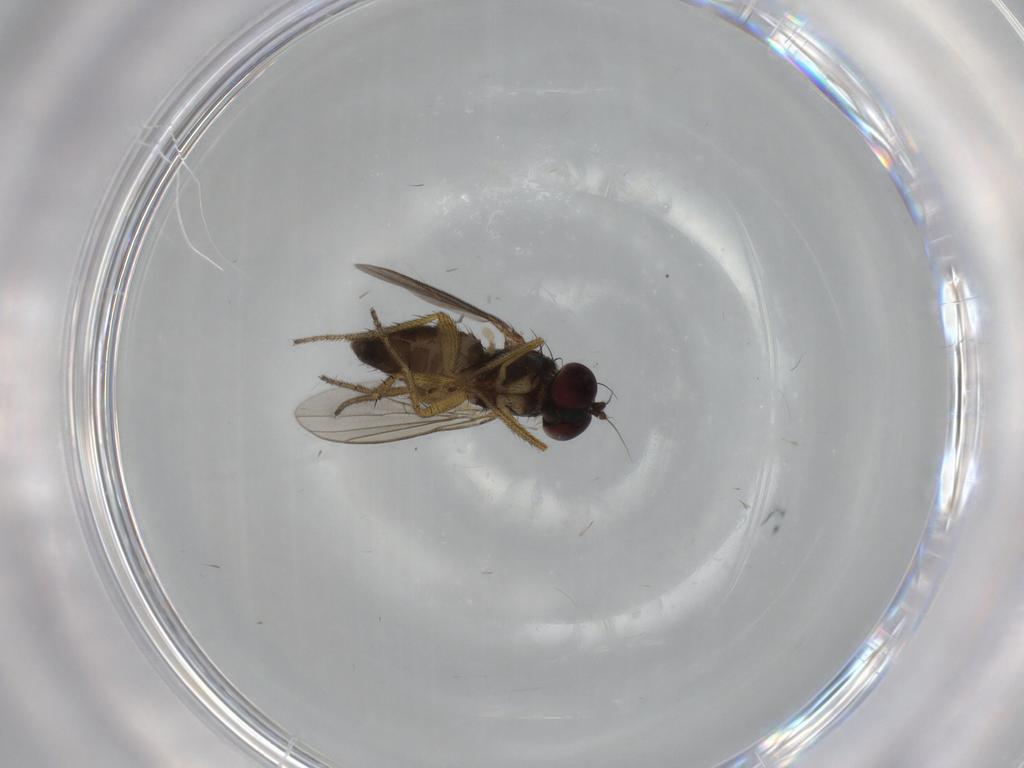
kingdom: Animalia
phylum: Arthropoda
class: Insecta
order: Diptera
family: Dolichopodidae
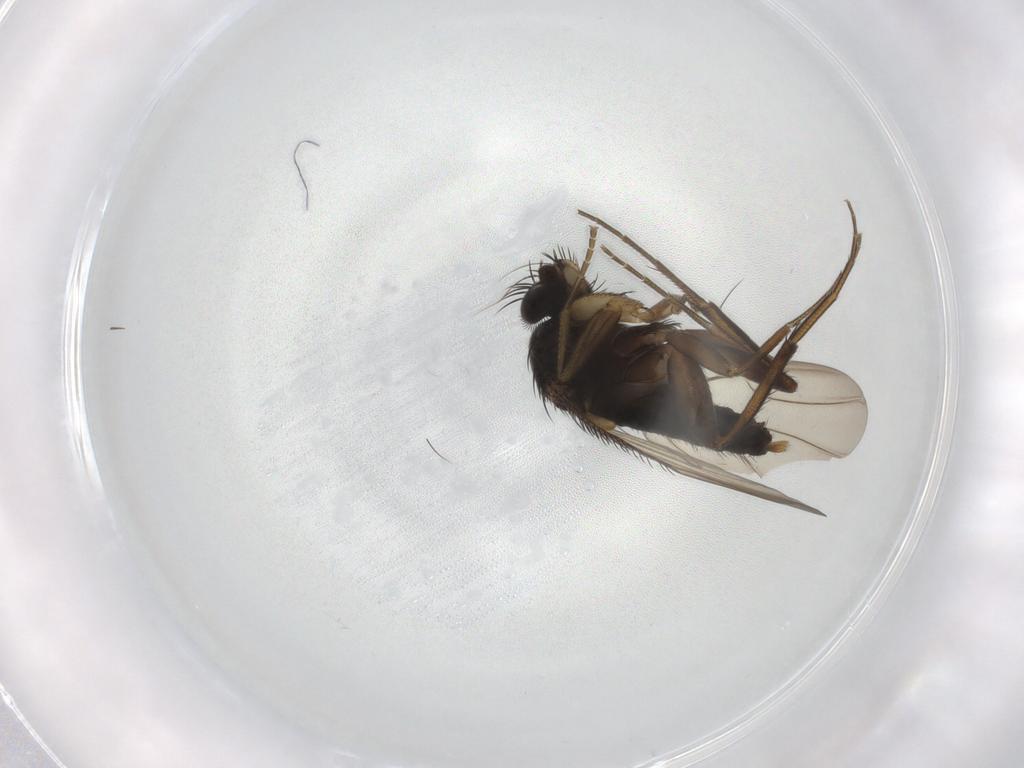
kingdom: Animalia
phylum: Arthropoda
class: Insecta
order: Diptera
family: Phoridae
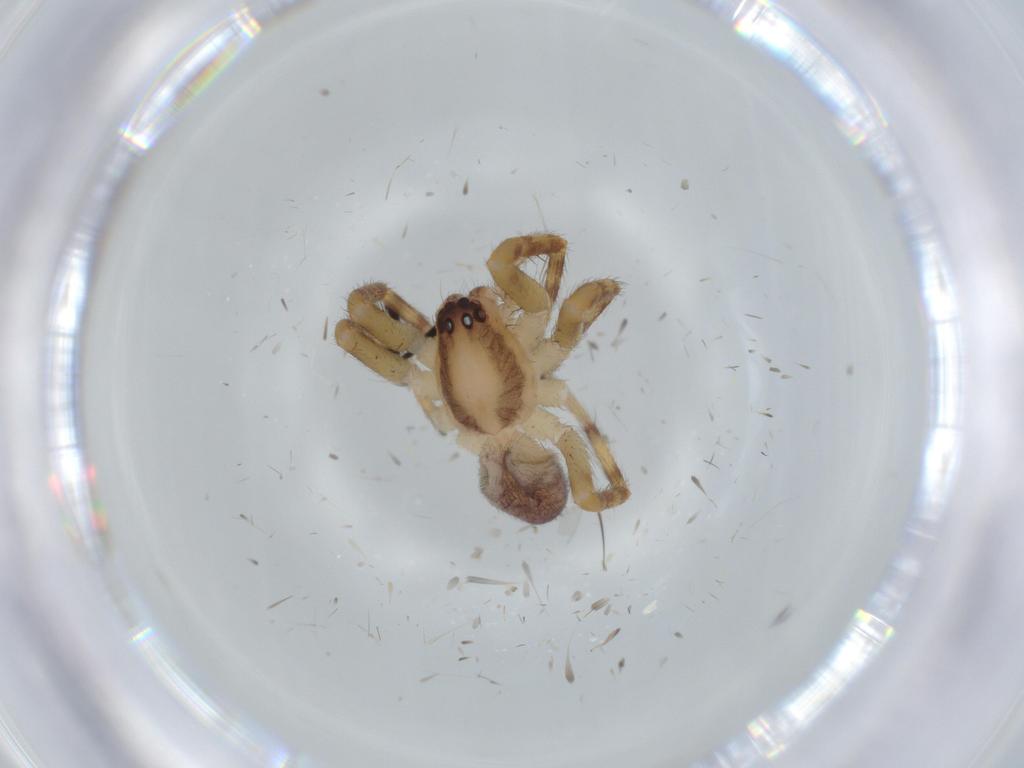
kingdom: Animalia
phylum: Arthropoda
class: Arachnida
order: Araneae
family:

┄┄┄┄┄┄┄┄┄┄┄┄┄┄┄┄┄┄┄┄

**Work to do**
Copy every line of the entries above verbatim, leaving out the pictures.

**Answer**
kingdom: Animalia
phylum: Arthropoda
class: Insecta
order: Diptera
family: Dolichopodidae
kingdom: Animalia
phylum: Arthropoda
class: Insecta
order: Diptera
family: Phoridae
kingdom: Animalia
phylum: Arthropoda
class: Arachnida
order: Araneae
family:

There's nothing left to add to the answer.